Evans is right to point out the difference between statistical significance and substantive importance in quantitative research. With a large sample size, a minuscule difference can achieve high levels of statistical significance. However, this is less of a problem in our study because our sample is relatively small (around 600 cases). Furthermore, we use the relatively high threshold of two-tailed tests. This means that when our findings reach statistical significance the reader can be relatively sure that there is something important going on.
But while statistical significance has clear measures, substantive significance has no measure other than whether you think there is something important going on. To get a feel for it, one needs to put differences into everyday narratives. The following hypothetical situations would be consistent with the findings in our working paper.
• If in the late 1970s a graduate student were to examine the causal models used in sociology of religion articles she would find almost 40% having religion as a dependent variable and only 25% having religion as an independent variable. If she were to do the same review thirty years later she would find only 20% of articles having religion as a dependent variable and over half with religion as an independent variable. Put differently, thirty years ago it was approximately fifty percent more common for religion to be explained than explanatory while in the most recent measurement it was more than twice as likely to be explanatory than explained.
• If our graduate student were charged with reading 100 journal articles on religion in 1978, 12 would reflect negatively on religion while 15 would reflect positively. If she did the same thing in 1993, 6 articles would reflect negatively on religion while 28 would be positive. If she carried out the same task in 2003 21 would negative and 34 positive.
We think our hypothetical graduate student would have quite different experiences in each of these cases and these experiences would likely affect her own developing perspective.
Indeed, other than in certain key moments such as social revolutions or natural disasters, social structure tends to work precisely through small inputs iterated over time. Race, gender, class, residential location, pollution, networks, quality of education, public services, and social programs each have very small effects on individuals when they are compared to each other. But together and iterated over time these and other variables combine to create the radical, structured inequality that characterizes our contemporary world.

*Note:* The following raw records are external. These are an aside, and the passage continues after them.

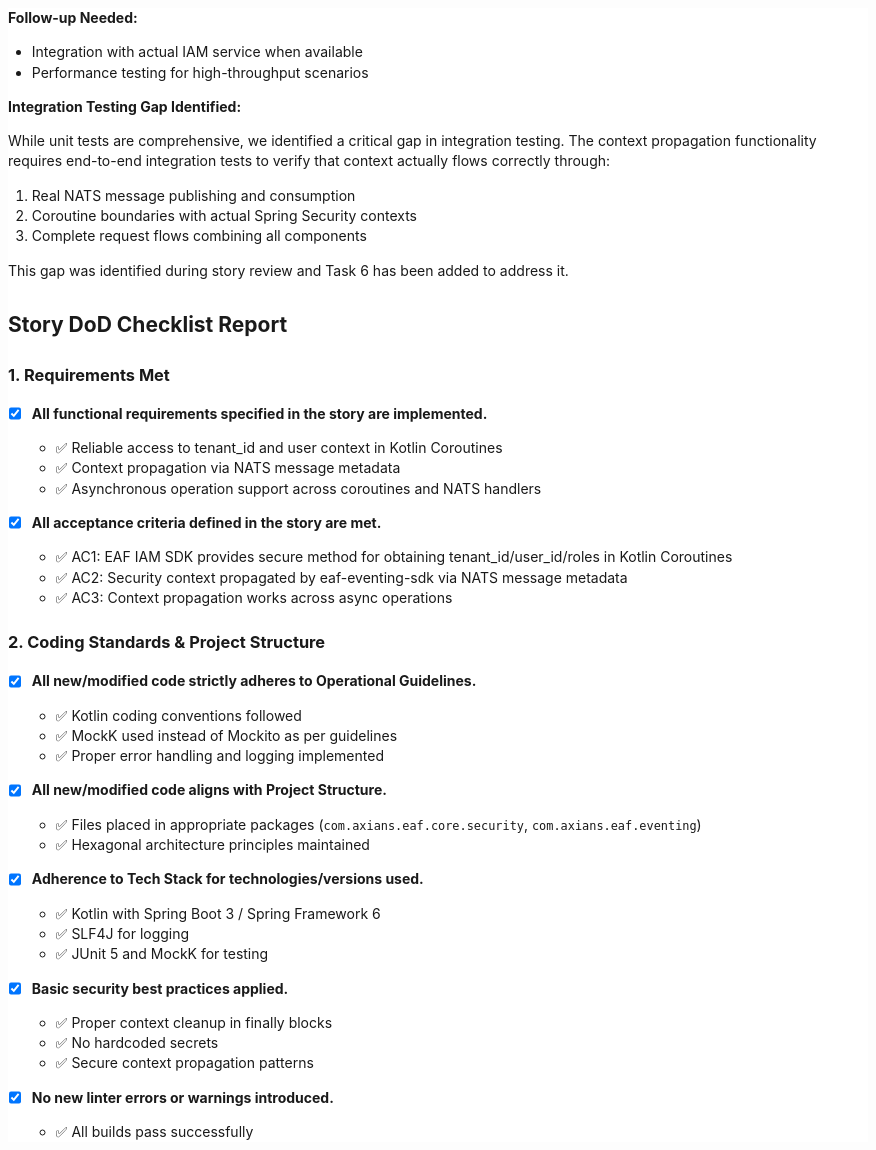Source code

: **Follow-up Needed:**

- Integration with actual IAM service when available
- Performance testing for high-throughput scenarios

**Integration Testing Gap Identified:**

While unit tests are comprehensive, we identified a critical gap in integration testing. The context propagation functionality requires end-to-end integration tests to verify that context actually flows correctly through:

1. Real NATS message publishing and consumption
2. Coroutine boundaries with actual Spring Security contexts
3. Complete request flows combining all components

This gap was identified during story review and Task 6 has been added to address it.

## Story DoD Checklist Report

### 1. Requirements Met

- [x] **All functional requirements specified in the story are implemented.**
  - ✅ Reliable access to tenant_id and user context in Kotlin Coroutines
  - ✅ Context propagation via NATS message metadata
  - ✅ Asynchronous operation support across coroutines and NATS handlers

- [x] **All acceptance criteria defined in the story are met.**
  - ✅ AC1: EAF IAM SDK provides secure method for obtaining tenant_id/user_id/roles in Kotlin Coroutines
  - ✅ AC2: Security context propagated by eaf-eventing-sdk via NATS message metadata
  - ✅ AC3: Context propagation works across async operations

### 2. Coding Standards & Project Structure

- [x] **All new/modified code strictly adheres to Operational Guidelines.**
  - ✅ Kotlin coding conventions followed
  - ✅ MockK used instead of Mockito as per guidelines
  - ✅ Proper error handling and logging implemented

- [x] **All new/modified code aligns with Project Structure.**
  - ✅ Files placed in appropriate packages (`com.axians.eaf.core.security`, `com.axians.eaf.eventing`)
  - ✅ Hexagonal architecture principles maintained

- [x] **Adherence to Tech Stack for technologies/versions used.**
  - ✅ Kotlin with Spring Boot 3 / Spring Framework 6
  - ✅ SLF4J for logging
  - ✅ JUnit 5 and MockK for testing

- [x] **Basic security best practices applied.**
  - ✅ Proper context cleanup in finally blocks
  - ✅ No hardcoded secrets
  - ✅ Secure context propagation patterns

- [x] **No new linter errors or warnings introduced.**
  - ✅ All builds pass successfully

Consider funding. The data show that both private and public funding are positively and significantly correlated with positive socio-evaluative findings. If articles with funding are between 12% and 20% more likely to report positive socio-evaluative findings than articles without funding, over time this can have a huge impact (as anyone with credit card debt could readily testify). Thinking about it in substantive terms, for every research project that gets funded there are several more that don’t. And these unfunded researchers tend to observe those who did get funding, think about what went wrong with their own proposal and how they can be more successful the next time. When this experience is iterated over and again, the results can be considerable.
Think about it in another way. Imagine that, for better or for worse, many public and private institutions with power and resources want US citizens to maintain a positive image of religion, and they promote this goal not only through funding for scholarship, but through funding for faith-based social programs, tax breaks for religious institutions, or providing political access to religious leaders. Each of these initiatives likely has a small impact; but taken together and over time, they undoubtedly would affect people’s perceptions of religion.